I have been in a pissy mood today. It's probably due to the fact that I drank a cup of coffee in the morning and didn't eat breakfast and lunch, so my heart was racing, I was shaking, I was anxious, and I felt like I was going to die. (And the crazy thing is I knew the cure to all of this was eating a reasonable meal or snack, but I chose not to.) But also I am just sick of living with my parents. Today when they came home from their activities they interrupted my studying (they knew I was studying) to ask me inane questions that did not need to be asked at that time or even at all. I gave them one word answers.

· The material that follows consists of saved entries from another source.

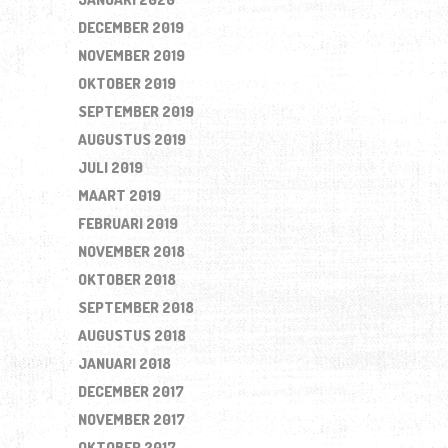
DECEMBER 2019
NOVEMBER 2019
OKTOBER 2019
SEPTEMBER 2019
AUGUSTUS 2019
JULI 2019
MAART 2019
FEBRUARI 2019
NOVEMBER 2018
OKTOBER 2018
SEPTEMBER 2018
AUGUSTUS 2018
JANUARI 2018
DECEMBER 2017
NOVEMBER 2017
OKTOBER 2017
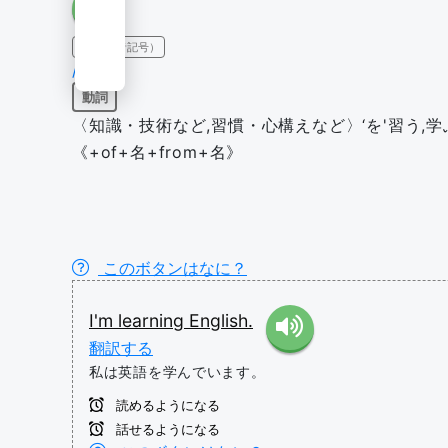
IPA（発音記号）
/lɜrn/
動詞
〈知識・技術など,習慣・心構えなど〉‘を'習う,学ぶ,身に
《+of+名+from+名》
このボタンはなに？
I'm
learning
English.
翻訳する
私は英語を学んでいます。
読めるようになる
話せるようになる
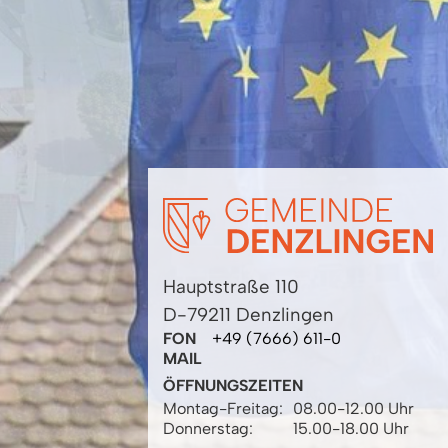
Hauptstraße 110
D-79211 Denzlingen
FON
+49 (7666) 611-0
MAIL
ÖFFNUNGSZEITEN
Montag-Freitag:
08.00-12.00 Uhr
Donnerstag:
15.00-18.00 Uhr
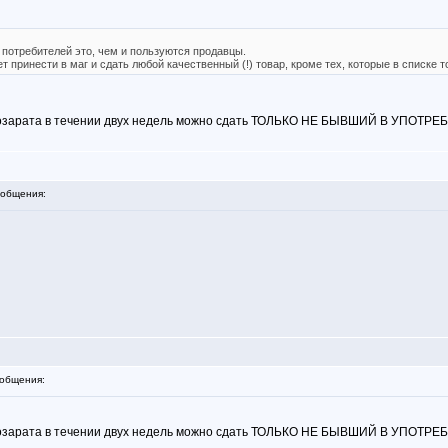
потребителей это, чем и пользуются продавцы.
 принести в маг и сдать любой качественный (!) товар, кроме тех, которые в списке т
 возарата в течении двух недель можно сдать ТОЛЬКО НЕ БЫВШИЙ В УПОТР
общения:
общения:
 возарата в течении двух недель можно сдать ТОЛЬКО НЕ БЫВШИЙ В УПОТР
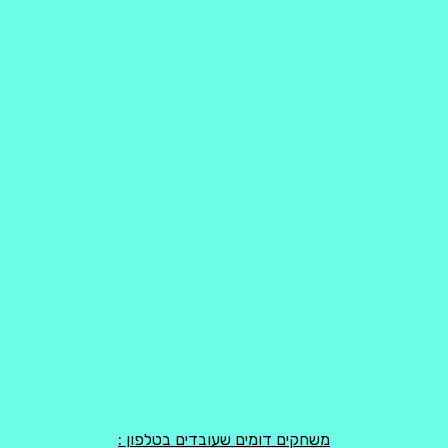
משחקים דומים שעובדים בטלפון :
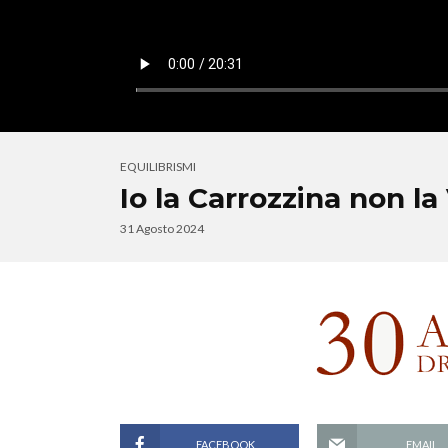
EQUILIBRISMI
Io la Carrozzina non l
31 Agosto 2024
FACEBOOK
EMAIL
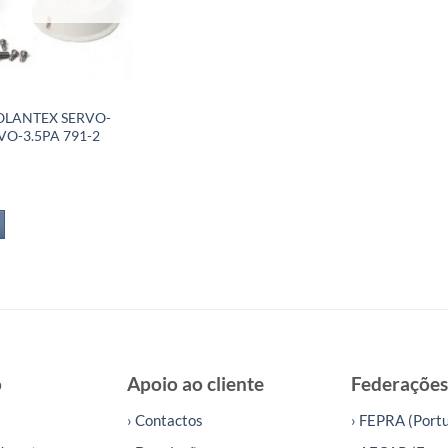
OLANTEX SERVO-
O-3.5PA 791-2
o
Apoio ao cliente
Federações
› Contactos
› FEPRA (Portu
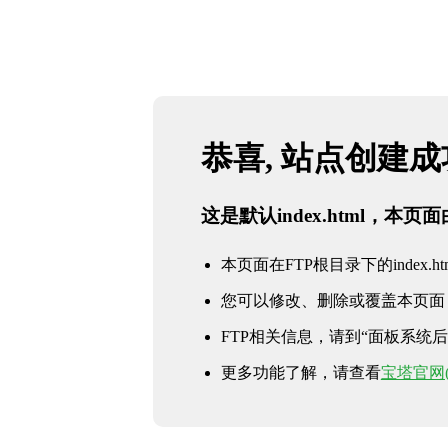
恭喜, 站点创建
这是默认index.html，本
本页面在FTP根目录下的index.ht
您可以修改、删除或覆盖本页面
FTP相关信息，请到“面板系统后台 
更多功能了解，请查看
宝塔官网(ww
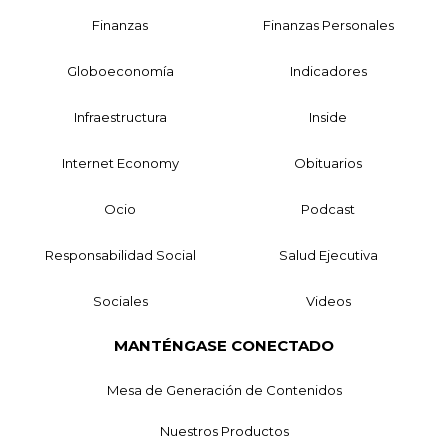
Finanzas
Finanzas Personales
Globoeconomía
Indicadores
Infraestructura
Inside
Internet Economy
Obituarios
Ocio
Podcast
Responsabilidad Social
Salud Ejecutiva
Sociales
Videos
MANTÉNGASE CONECTADO
Mesa de Generación de Contenidos
Nuestros Productos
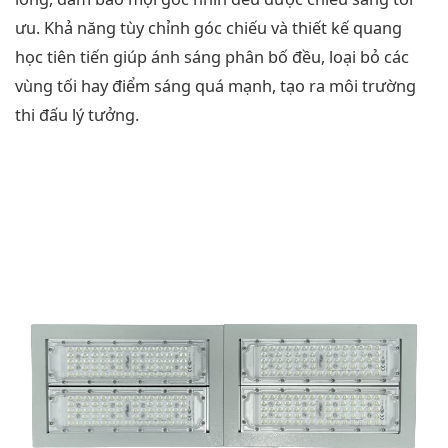
ưu. Khả năng tùy chỉnh góc chiếu và thiết kế quang
học tiên tiến giúp ánh sáng phân bố đều, loại bỏ các
vùng tối hay điểm sáng quá mạnh, tạo ra môi trường
thi đấu lý tưởng.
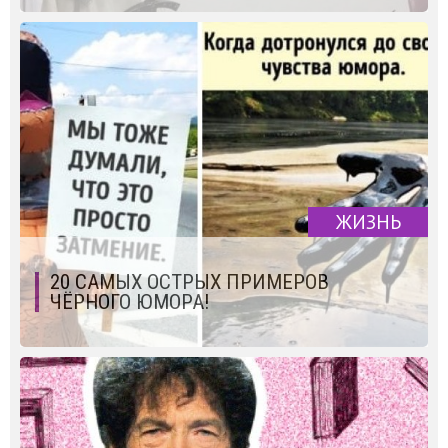
ЖИЗНЬ
20 САМЫХ ОСТРЫХ ПРИМЕРОВ
ЧЁРНОГО ЮМОРА!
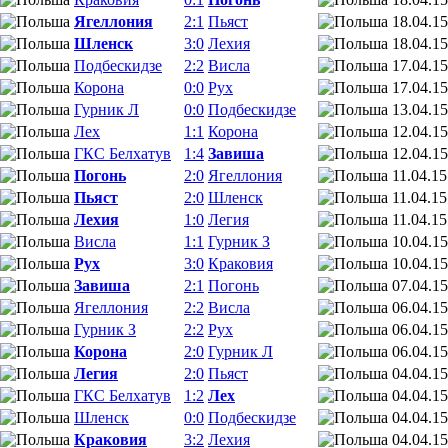
Ягеллония
2:1
Пьяст
18.04.15
Шленск
3:0
Лехия
18.04.15
Подбескидзе
2:2
Висла
17.04.15
Корона
0:0
Рух
17.04.15
Гурник Л
0:0
Подбескидзе
13.04.15
Лех
1:1
Корона
12.04.15
ГКС Белхатув
1:4
Завиша
12.04.15
Погонь
2:0
Ягеллония
11.04.15
Пьяст
2:0
Шленск
11.04.15
Лехия
1:0
Легия
11.04.15
Висла
1:1
Гурник З
10.04.15
Рух
3:0
Краковия
10.04.15
Завиша
2:1
Погонь
07.04.15
Ягеллония
2:2
Висла
06.04.15
Гурник З
2:2
Рух
06.04.15
Корона
2:0
Гурник Л
06.04.15
Легия
2:0
Пьяст
04.04.15
ГКС Белхатув
1:2
Лех
04.04.15
Шленск
0:0
Подбескидзе
04.04.15
Краковия
3:2
Лехия
04.04.15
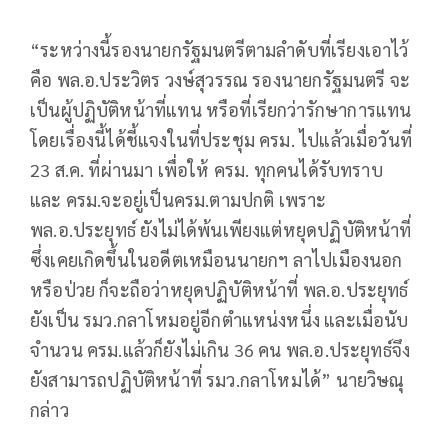
“ระหว่างนี้รองนายกรัฐมนตรีตามลำดับที่เรียงเอาไว้
คือ พล.อ.ประวิตร วงษ์สุวรรณ รองนายกรัฐมนตรี จะ
เป็นผู้ปฏิบัติหน้าที่แทน หรือที่เรียกว่ารักษาการแทน
โดยเรื่องนี้ได้ชี้แจงในที่ประชุม ครม. ไปแล้วเมื่อวันที่
23 ส.ค. ที่ผ่านมา เพื่อให้ ครม. ทุกคนได้รับทราบ
และ ครม.จะอยู่เป็นครม.ตามปกติ เพราะ
พล.อ.ประยุทธ์ ยังไม่ได้พ้นเพียงแต่หยุดปฏิบัติหน้าที่
ซึ่งเคยเกิดขึ้นในอดีตเหมือนนายกฯ ลาไปเมืองนอก
หรือป่วย ก็จะถือว่าหยุดปฏิบัติหน้าที่ พล.อ.ประยุทธ์
ยังเป็น รมว.กลาโหมอยู่อีกตำแหน่งหนึ่ง และเมื่อนับ
จำนวน ครม.แล้วก็ยังไม่เกิน 36 คน พล.อ.ประยุทธ์จึง
ยังสามารถปฏิบัติหน้าที่ รมว.กลาโหมได้” นายวิษณุ
กล่าว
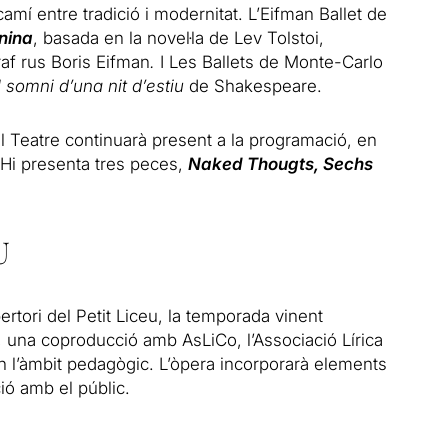
camí entre tradició i modernitat. L’Eifman Ballet de
nina
, basada en la novel·la de Lev Tolstoi,
af rus Boris Eifman
.
I Les Ballets de Monte-Carlo
l somni d’una nit d’estiu
de Shakespeare.
el Teatre continuarà present a la programació, en
. Hi presenta tres peces,
Naked Thougts,
Sechs
U
ertori del Petit Liceu, la temporada vinent
, una coproducció amb AsLiCo, l’Associació Lírica
 en l’àmbit pedagògic. L’òpera incorporarà elements
cció amb el públic.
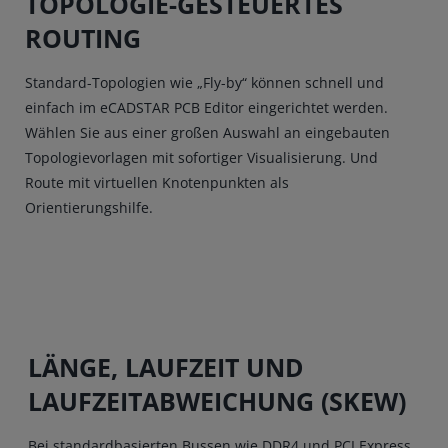
TOPOLOGIE-GESTEUERTES
ROUTING
Standard-Topologien wie „Fly-by“ können schnell und
einfach im eCADSTAR PCB Editor eingerichtet werden.
Wählen Sie aus einer großen Auswahl an eingebauten
Topologievorlagen mit sofortiger Visualisierung. Und
Route mit virtuellen Knotenpunkten als
Orientierungshilfe.
LÄNGE, LAUFZEIT UND
LAUFZEITABWEICHUNG (SKEW)
Bei standardbasierten Bussen wie DDR4 und PCI Express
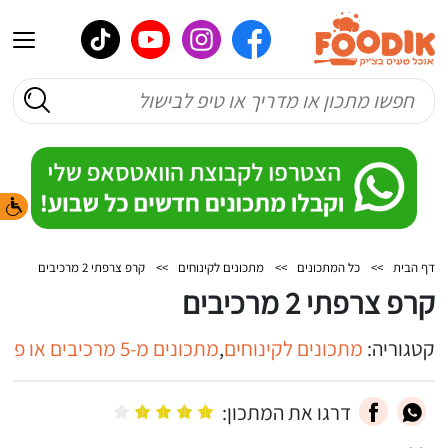
דף הבית
>>
כל המתכונים
>>
מתכונים לקינוחים
>>
קרפ צרפתי 2 מרכיבים
קרפ צרפתי 2 מרכיבים
קטגוריה:
מתכונים לקינוחים
,
מתכונים מ-5 מרכיבים או פחות
דרגו את המתכון:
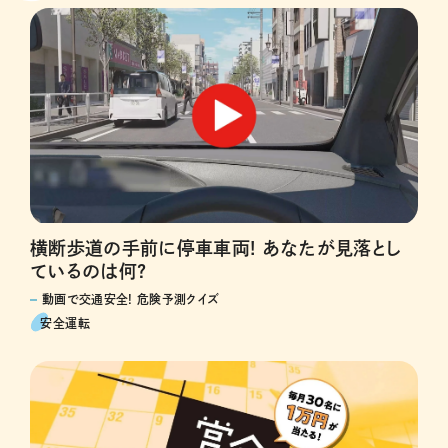
横断歩道の手前に停車車両! あなたが見落とし
ているのは何?
動画で交通安全! 危険予測クイズ
安全運転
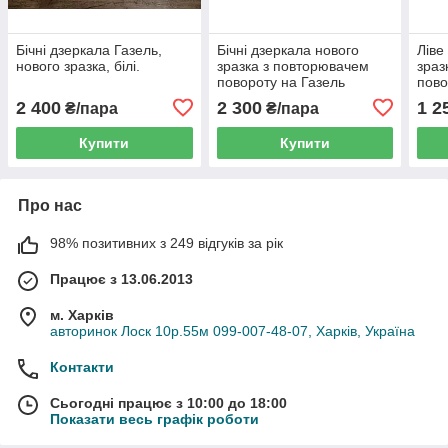
Бічні дзеркала Газель,
Бічні дзеркала нового
Ліве
нового зразка, білі.
зразка з повторювачем
зраз
повороту на Газель
пово
біли
2 400
2 300
1 2
₴/пара
₴/пара
Купити
Купити
Про нас
98% позитивних з 249 відгуків за рік
Працює з 13.06.2013
м. Харків
авторинок Лоск 10р.55м 099-007-48-07, Харків, Україна
Контакти
Сьогодні працює з 10:00 до 18:00
Показати весь графік роботи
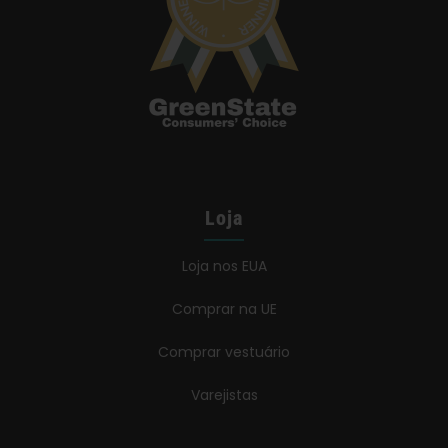
Loja
Loja nos EUA
Comprar na UE
Comprar vestuário
Varejistas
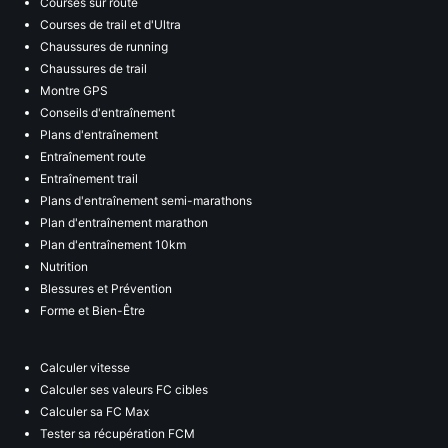
Courses sur route
Courses de trail et d'Ultra
Chaussures de running
Chaussures de trail
Montre GPS
Conseils d'entraînement
Plans d'entraînement
Entraînement route
Entraînement trail
Plans d'entraînement semi-marathons
Plan d'entraînement marathon
Plan d'entraînement 10km
Nutrition
Blessures et Prévention
Forme et Bien-Être
Calculer vitesse
Calculer ses valeurs FC cibles
Calculer sa FC Max
Tester sa récupération FCM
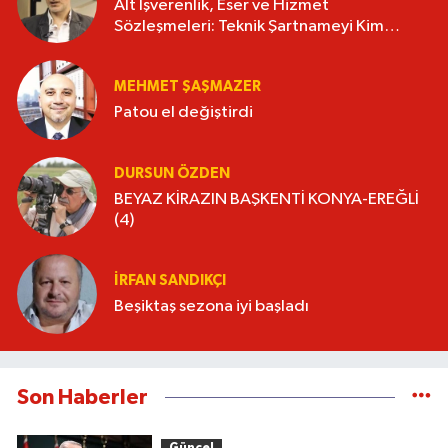
Alt İşverenlik, Eser ve Hizmet
Sözleşmeleri: Teknik Şartnameyi Kim
Hazırlamalı?
MEHMET ŞAŞMAZER
Patou el değiştirdi
DURSUN ÖZDEN
BEYAZ KİRAZIN BAŞKENTİ KONYA-EREĞLİ
(4)
İRFAN SANDIKÇI
Beşiktaş sezona iyi başladı
Son Haberler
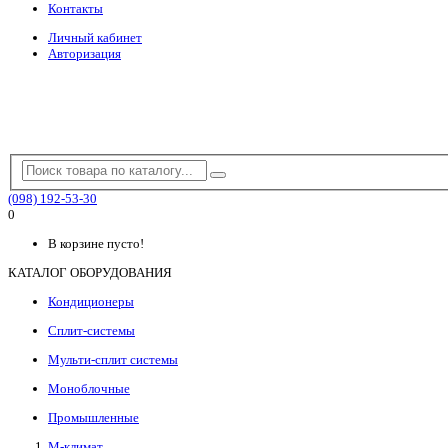
Контакты
Личный кабинет
Авторизация
(098) 192-53-30
0
В корзине пусто!
КАТАЛОГ ОБОРУДОВАНИЯ
Кондиционеры
Сплит-системы
Мульти-сплит системы
Моноблочные
Промышленные
М-климат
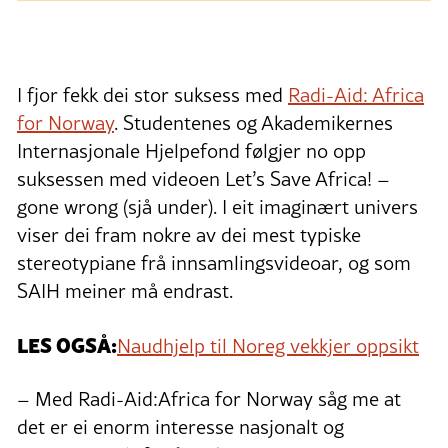
I fjor fekk dei stor suksess med
Radi-Aid: Africa
for Norway
. Studentenes og Akademikernes
Internasjonale Hjelpefond følgjer no opp
suksessen med videoen Let’s Save Africa! –
gone wrong (sjå under). I eit imaginært univers
viser dei fram nokre av dei mest typiske
stereotypiane frå innsamlingsvideoar, og som
SAIH meiner må endrast.
LES OGSÅ:
Naudhjelp til Noreg vekkjer oppsikt
– Med Radi-Aid:Africa for Norway såg me at
det er ei enorm interesse nasjonalt og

After dinner, I went into the den and began chatting with someone on the internet. My dad came in, sat on the couch silently and motionlessly for about three minutes until he asked "Are you going to watch Jeopardy! tonight?" To which I replied "I don't care." So I turned the TV on to Jeopardy!, and my mom comes in, sits down, and then asks me to raise the volume because she can't hear. I said no, and then she said "If you don't turn up the volume I'm going to leave." To which I replied "Okay." So she left.
Later on when it was time to light the menorah for Hannukah I said that I didn't want to participate tonight (I don't believe in my religion). My parents responded by throwing my gift at me: cash.
I was overwhelmed with guilt. I am a horrible daughter who has problems that require a ridiculous amount of expensive treatment. They give me everything and I keep messing up and give them nothing back. I don't deserve the present they gave me. I am a rotten, rotten human being.